After the diagnosis of Autism/ADHD, we were recommended to attend a social skills play group. My son was aged 4 at the time. I was optimistic about the program and was looking forward to having a place where we could feel a sense of belonging. Part of the program was having morning tea with the parents and children. All the other children were sitting down for morning tea. I couldn’t get my son to sit, he just wanted to move, his hands and fingers were into everything. Throughout the session, I was constantly following him around trying to redirect him to achieve what I thought the goal was, to sit down and participate with the group.

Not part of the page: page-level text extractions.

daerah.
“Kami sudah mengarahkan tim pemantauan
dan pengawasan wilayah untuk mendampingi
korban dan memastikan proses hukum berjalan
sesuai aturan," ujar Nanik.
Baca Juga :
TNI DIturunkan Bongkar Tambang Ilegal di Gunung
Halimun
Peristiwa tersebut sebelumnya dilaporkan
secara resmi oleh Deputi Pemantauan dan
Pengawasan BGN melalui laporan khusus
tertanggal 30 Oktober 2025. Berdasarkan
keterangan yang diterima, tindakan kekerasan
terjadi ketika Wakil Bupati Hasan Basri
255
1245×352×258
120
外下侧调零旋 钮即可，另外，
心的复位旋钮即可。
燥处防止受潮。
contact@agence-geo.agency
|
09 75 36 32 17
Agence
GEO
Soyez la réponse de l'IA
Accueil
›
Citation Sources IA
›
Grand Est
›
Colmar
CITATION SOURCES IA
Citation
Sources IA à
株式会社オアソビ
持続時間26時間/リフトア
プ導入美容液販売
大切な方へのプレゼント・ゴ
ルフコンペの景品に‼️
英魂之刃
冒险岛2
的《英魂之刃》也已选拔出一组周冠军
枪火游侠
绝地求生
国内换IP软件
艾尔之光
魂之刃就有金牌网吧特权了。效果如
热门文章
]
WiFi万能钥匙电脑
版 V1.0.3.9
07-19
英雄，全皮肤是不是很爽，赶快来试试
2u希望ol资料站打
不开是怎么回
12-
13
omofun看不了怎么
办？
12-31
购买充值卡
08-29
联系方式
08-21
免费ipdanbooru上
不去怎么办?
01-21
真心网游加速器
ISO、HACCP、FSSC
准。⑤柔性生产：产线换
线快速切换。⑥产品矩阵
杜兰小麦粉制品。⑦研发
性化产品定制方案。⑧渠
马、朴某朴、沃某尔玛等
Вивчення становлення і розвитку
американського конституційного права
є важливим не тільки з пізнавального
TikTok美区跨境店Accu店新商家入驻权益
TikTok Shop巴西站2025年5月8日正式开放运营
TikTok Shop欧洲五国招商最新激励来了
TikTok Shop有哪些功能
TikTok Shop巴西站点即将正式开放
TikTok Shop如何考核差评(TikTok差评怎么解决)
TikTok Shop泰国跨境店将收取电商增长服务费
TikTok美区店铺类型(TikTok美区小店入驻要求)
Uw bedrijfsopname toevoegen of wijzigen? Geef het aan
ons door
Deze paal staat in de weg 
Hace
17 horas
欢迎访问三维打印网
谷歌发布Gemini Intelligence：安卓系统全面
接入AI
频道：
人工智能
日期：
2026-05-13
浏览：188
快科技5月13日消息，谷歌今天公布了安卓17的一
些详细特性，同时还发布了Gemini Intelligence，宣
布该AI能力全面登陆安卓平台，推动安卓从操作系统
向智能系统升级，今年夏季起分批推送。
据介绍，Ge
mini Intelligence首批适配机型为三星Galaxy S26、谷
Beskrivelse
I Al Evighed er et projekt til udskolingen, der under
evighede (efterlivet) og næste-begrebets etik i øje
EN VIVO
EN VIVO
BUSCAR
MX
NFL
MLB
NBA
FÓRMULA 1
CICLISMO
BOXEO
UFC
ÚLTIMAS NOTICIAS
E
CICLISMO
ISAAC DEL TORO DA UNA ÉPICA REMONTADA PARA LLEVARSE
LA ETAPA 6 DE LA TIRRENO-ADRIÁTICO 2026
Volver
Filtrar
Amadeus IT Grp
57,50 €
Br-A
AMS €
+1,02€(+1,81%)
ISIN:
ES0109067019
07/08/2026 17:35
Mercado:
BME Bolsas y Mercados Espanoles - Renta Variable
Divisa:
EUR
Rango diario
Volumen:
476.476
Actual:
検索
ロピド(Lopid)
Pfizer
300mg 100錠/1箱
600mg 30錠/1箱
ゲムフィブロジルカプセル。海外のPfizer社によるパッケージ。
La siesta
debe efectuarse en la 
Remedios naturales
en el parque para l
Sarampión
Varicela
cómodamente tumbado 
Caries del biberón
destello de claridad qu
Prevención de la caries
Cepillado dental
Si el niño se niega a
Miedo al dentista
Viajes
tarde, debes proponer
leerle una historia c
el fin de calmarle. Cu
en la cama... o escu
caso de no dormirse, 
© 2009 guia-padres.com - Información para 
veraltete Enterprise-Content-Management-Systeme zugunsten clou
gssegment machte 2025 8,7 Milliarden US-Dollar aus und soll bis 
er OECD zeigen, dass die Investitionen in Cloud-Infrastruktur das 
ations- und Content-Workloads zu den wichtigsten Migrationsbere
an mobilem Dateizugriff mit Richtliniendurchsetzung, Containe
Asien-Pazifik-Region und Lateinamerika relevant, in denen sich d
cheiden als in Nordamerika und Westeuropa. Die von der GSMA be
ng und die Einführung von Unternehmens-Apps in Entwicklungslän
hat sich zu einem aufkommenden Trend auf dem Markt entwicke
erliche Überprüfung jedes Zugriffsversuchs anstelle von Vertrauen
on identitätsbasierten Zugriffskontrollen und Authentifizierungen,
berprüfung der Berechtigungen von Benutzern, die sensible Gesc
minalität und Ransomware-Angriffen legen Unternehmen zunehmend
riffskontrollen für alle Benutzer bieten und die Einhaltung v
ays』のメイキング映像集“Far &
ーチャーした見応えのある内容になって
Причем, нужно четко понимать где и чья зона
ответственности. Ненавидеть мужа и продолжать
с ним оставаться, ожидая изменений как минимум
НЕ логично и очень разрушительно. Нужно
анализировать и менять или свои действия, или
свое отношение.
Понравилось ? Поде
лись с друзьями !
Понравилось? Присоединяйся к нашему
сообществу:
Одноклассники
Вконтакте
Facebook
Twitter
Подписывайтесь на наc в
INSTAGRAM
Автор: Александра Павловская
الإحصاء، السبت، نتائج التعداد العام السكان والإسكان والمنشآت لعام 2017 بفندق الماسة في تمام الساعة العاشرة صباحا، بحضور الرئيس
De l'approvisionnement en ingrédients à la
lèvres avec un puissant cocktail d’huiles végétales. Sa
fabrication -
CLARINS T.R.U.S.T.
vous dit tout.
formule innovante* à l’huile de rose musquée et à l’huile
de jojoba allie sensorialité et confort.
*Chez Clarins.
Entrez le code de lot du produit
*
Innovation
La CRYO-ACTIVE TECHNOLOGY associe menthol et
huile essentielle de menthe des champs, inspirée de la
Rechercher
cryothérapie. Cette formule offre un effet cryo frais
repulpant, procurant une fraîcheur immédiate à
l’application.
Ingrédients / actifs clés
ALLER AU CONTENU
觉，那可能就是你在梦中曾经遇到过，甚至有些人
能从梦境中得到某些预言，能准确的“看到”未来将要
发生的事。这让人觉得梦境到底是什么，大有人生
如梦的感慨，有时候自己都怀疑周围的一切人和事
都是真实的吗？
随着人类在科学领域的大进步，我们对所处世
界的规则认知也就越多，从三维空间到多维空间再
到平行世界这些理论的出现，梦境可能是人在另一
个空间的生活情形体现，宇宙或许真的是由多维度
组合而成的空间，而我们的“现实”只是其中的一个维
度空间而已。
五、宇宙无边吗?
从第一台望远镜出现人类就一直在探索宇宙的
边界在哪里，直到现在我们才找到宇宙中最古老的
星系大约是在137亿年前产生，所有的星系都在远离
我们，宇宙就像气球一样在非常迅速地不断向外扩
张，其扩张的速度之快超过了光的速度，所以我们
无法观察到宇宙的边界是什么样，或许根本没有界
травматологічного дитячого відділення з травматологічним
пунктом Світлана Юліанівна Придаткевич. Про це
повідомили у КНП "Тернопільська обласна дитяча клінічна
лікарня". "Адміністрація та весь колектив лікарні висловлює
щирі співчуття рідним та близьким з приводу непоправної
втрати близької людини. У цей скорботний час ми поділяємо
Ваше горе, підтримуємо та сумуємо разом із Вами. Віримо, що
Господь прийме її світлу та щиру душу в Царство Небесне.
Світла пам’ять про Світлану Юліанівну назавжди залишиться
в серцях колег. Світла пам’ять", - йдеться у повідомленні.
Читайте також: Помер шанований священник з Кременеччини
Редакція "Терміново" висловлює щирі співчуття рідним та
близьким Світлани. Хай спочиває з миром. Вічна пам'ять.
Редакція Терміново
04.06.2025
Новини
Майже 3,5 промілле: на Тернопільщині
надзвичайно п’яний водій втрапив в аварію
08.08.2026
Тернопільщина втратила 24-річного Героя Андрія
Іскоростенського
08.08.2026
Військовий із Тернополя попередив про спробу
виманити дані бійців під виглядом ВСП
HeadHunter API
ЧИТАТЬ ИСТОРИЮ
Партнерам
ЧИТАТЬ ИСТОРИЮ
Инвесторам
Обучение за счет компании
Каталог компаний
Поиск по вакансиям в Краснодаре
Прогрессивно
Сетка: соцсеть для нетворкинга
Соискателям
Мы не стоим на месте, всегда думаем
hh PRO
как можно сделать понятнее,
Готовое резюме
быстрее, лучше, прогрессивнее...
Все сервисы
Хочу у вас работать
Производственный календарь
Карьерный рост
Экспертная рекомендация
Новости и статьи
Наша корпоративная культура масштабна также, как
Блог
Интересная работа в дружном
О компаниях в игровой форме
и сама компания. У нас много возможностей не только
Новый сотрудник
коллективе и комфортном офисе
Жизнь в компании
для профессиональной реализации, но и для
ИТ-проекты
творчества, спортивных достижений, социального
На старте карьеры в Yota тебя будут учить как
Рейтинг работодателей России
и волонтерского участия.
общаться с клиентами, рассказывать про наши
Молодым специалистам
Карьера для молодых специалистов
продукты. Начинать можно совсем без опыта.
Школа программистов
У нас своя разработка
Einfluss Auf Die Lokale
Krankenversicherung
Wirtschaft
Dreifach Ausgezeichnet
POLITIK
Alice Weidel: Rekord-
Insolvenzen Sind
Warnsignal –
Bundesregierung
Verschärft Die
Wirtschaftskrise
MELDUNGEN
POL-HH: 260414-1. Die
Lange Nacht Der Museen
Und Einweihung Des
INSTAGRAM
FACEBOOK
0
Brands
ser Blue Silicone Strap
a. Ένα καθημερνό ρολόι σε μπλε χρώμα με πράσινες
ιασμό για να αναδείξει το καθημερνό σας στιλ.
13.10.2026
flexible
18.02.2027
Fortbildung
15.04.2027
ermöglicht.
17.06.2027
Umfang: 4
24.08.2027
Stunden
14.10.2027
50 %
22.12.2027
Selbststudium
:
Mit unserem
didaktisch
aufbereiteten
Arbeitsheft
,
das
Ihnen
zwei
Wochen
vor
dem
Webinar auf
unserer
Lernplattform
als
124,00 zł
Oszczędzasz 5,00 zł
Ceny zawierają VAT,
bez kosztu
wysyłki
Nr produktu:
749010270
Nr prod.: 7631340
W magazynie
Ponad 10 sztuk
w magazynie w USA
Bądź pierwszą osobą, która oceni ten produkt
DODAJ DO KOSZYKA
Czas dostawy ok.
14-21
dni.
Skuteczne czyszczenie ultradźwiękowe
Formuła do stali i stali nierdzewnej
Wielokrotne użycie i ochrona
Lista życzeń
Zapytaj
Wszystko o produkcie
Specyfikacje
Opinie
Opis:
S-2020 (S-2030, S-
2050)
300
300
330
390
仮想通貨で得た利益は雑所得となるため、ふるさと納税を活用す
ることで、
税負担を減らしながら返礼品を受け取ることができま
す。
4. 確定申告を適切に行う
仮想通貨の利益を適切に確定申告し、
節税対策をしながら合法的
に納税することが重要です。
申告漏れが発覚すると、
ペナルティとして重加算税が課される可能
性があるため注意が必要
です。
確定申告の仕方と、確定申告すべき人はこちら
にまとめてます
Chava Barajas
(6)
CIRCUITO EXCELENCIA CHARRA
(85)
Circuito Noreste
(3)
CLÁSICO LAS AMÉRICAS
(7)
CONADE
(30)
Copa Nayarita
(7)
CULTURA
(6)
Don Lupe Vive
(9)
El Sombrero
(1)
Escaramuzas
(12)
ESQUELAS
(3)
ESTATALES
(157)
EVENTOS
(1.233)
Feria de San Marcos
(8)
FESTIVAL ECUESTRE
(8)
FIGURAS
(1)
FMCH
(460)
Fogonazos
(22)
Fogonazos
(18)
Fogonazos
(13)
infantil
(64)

I could feel the anxiety building in me as my son was the only one moving around. I could feel the eyes of the other mothers watching me as I tried to navigate the situation. I couldn’t help feeling like I was being judged as someone who couldn’t control the situation or that I was doing it wrong.

It became obvious that this wasn’t the right setting for my son. Despite wanting to provide an environment for him to help him navigate the social setting and a place for me to find my tribe, I had to consider both our emotional responses to this type of setting.

Looking back, I can now see why I found these groups challenging. I would find myself listening to stories of sleeping babies, coffee catch ups, babies and toddlers chilling out in their prams throughout the coffee-dates. Stories I couldn’t relate to, conversations I couldn’t participate in. It was a time of extreme loneliness.

Having a feeling of belonging is different for everyone. It’s not a one-size fits all. What I learned is that trying to make my son fit into the ‘mould’ society had created for new mothers was causing us both a level of anxiety. I realised that social groups for my son wasn’t the answer to really supporting him. Trying to conform to a social norm of attending these types of events made us both more stressed and upset. Many years later I realise this was partly due to the ADHD component of his diagnosis.

As we learn to recognise our own emotions, we have the ability to recognise the emotion in our children and young people. We are able to help them identify their feelings and recognise what they really need in order to support their development.

Now when I see these uncharacteristic behaviours, I stop to think about what might be triggering the behaviour or anxiety. Once we take the time to really observe what’s happening, we can see that it’s the situation the young person is in that is often causing the behaviour or anxiety. We can help them name the feeling and work through strategies to help address the feeling.

My focus now is on how to support my son in participating in the community in a way that aligns with what he wants and needs.